The response must consist of the lines below from the one with "Work Completion**: TODO" through the one with "[rules for contribution](../../../contribution-rules/)", exactly as they appear and with both ends kept.

Saved data entries:
*** Block opens ***

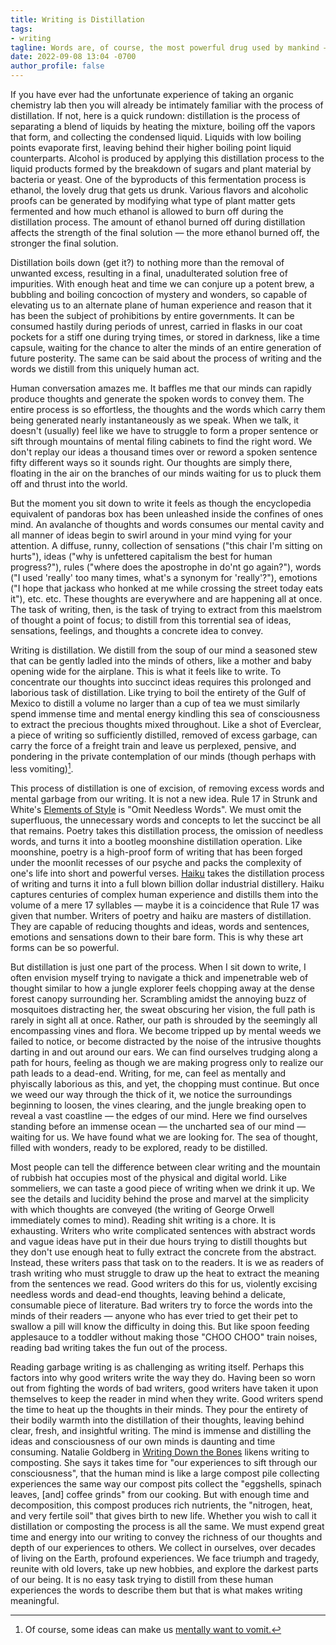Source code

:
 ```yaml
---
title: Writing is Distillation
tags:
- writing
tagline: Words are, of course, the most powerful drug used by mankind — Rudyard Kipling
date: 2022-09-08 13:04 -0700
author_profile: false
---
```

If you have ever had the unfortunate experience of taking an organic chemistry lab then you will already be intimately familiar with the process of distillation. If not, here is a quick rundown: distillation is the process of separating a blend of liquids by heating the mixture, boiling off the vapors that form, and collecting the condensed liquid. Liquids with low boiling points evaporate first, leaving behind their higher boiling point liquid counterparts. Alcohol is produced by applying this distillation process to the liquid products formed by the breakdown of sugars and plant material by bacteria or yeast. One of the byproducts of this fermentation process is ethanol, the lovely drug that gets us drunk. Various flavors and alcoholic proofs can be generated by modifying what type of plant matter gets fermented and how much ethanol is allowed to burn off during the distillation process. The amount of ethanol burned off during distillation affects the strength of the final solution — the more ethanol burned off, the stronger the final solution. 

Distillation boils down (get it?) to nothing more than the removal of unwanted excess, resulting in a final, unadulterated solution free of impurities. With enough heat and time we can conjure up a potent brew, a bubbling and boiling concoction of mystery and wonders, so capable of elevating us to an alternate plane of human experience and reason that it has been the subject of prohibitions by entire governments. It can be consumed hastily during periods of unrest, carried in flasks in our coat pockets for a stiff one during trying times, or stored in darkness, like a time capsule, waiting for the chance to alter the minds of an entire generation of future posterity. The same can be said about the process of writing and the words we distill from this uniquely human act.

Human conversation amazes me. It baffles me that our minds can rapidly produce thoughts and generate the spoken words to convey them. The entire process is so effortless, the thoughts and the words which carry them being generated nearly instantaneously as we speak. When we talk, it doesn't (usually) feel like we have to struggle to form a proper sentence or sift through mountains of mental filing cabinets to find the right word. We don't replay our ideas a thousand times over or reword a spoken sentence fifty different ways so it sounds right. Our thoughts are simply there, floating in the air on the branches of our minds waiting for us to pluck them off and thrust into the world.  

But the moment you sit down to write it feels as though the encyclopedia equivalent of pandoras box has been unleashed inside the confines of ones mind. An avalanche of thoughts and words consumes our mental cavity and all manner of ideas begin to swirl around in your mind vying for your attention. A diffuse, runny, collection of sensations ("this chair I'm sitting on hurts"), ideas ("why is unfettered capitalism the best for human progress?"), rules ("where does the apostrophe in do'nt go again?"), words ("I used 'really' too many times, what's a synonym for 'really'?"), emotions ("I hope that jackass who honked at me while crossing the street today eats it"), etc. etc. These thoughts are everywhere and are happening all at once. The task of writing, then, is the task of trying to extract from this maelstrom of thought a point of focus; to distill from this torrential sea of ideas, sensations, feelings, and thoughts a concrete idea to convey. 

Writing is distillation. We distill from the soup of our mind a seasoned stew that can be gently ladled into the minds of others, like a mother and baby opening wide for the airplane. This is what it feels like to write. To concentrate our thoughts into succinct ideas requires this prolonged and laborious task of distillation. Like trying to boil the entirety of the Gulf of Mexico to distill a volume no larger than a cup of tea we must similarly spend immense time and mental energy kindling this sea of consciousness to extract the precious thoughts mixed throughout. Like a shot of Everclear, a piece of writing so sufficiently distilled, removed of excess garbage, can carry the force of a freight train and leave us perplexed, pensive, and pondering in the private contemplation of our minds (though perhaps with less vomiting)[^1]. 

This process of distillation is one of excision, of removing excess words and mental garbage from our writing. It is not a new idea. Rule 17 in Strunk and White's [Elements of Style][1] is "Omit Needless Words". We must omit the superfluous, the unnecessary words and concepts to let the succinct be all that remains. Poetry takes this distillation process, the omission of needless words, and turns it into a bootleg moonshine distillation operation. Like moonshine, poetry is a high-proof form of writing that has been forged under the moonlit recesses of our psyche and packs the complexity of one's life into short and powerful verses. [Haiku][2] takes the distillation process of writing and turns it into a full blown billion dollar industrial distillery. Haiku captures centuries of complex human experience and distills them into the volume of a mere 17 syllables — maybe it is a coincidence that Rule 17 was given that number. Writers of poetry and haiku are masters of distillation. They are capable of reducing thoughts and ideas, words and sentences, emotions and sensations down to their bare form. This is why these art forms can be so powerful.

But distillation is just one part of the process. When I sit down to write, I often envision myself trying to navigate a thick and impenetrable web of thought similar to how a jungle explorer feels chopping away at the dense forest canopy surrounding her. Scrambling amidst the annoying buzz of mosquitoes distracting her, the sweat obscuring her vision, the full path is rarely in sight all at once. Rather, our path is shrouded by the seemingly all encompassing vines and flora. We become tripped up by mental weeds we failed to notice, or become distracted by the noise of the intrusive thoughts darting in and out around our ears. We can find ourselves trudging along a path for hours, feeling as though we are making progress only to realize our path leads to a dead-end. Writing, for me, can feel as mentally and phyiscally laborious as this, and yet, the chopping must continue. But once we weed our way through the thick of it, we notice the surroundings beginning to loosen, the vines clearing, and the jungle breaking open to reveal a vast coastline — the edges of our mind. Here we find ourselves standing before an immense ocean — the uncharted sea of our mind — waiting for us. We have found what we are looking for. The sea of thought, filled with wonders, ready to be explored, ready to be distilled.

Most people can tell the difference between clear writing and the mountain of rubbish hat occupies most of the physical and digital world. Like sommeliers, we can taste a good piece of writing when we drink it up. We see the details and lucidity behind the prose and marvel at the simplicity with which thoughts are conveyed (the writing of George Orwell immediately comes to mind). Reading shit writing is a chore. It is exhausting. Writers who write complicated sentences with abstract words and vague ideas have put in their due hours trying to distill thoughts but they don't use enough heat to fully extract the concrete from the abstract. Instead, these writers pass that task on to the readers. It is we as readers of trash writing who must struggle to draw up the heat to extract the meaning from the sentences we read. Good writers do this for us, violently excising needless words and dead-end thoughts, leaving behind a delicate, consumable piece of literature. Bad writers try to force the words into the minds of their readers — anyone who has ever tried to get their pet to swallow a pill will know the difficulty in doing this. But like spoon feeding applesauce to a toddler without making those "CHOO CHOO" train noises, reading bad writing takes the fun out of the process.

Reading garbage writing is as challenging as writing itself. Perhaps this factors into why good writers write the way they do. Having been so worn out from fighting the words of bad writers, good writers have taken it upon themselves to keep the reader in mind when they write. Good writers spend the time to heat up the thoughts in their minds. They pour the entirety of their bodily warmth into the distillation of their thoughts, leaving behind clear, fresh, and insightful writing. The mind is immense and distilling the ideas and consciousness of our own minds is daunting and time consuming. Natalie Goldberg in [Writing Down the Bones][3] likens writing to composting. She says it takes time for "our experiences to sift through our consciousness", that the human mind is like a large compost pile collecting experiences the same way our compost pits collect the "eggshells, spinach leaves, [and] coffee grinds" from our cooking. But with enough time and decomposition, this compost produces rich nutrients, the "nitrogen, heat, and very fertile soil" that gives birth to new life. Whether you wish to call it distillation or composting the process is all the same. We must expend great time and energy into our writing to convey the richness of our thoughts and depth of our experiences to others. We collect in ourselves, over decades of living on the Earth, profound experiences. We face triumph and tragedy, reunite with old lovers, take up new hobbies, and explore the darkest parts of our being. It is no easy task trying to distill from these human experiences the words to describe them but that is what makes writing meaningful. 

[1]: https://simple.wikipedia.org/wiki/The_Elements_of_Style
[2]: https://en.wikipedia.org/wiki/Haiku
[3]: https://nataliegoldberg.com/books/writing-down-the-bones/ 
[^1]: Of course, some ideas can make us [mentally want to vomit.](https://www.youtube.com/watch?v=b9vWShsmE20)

*** Block closes ***
*** Block opens ***

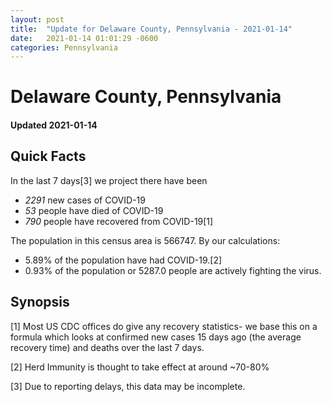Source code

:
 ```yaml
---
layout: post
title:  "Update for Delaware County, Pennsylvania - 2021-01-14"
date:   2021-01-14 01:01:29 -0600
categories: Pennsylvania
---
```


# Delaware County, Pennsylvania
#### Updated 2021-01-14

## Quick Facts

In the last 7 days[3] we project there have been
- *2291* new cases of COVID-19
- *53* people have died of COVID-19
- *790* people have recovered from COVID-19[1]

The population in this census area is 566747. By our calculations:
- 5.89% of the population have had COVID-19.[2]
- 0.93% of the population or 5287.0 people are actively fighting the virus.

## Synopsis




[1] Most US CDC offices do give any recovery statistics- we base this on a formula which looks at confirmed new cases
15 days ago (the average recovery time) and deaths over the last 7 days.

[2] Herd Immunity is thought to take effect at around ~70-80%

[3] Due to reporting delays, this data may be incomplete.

*** Block closes ***
*** Block opens ***

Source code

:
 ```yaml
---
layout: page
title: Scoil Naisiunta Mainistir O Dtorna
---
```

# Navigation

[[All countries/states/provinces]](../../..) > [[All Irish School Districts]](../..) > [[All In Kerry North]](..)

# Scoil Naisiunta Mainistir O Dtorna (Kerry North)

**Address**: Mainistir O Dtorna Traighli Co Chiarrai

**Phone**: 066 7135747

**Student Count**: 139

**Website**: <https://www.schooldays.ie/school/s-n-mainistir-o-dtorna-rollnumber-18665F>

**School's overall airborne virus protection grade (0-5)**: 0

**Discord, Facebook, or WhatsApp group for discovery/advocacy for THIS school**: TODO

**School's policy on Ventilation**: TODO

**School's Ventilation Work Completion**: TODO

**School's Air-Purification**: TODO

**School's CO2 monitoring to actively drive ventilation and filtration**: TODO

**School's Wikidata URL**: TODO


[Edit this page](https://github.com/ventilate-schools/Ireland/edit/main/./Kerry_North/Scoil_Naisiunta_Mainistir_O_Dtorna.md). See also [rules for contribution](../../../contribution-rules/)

*** Block closes ***

Output of the exercise:
**School's Ventilation Work Completion**: TODO

**School's Air-Purification**: TODO

**School's CO2 monitoring to actively drive ventilation and filtration**: TODO

**School's Wikidata URL**: TODO


[Edit this page](https://github.com/ventilate-schools/Ireland/edit/main/./Kerry_North/Scoil_Naisiunta_Mainistir_O_Dtorna.md). See also [rules for contribution](../../../contribution-rules/)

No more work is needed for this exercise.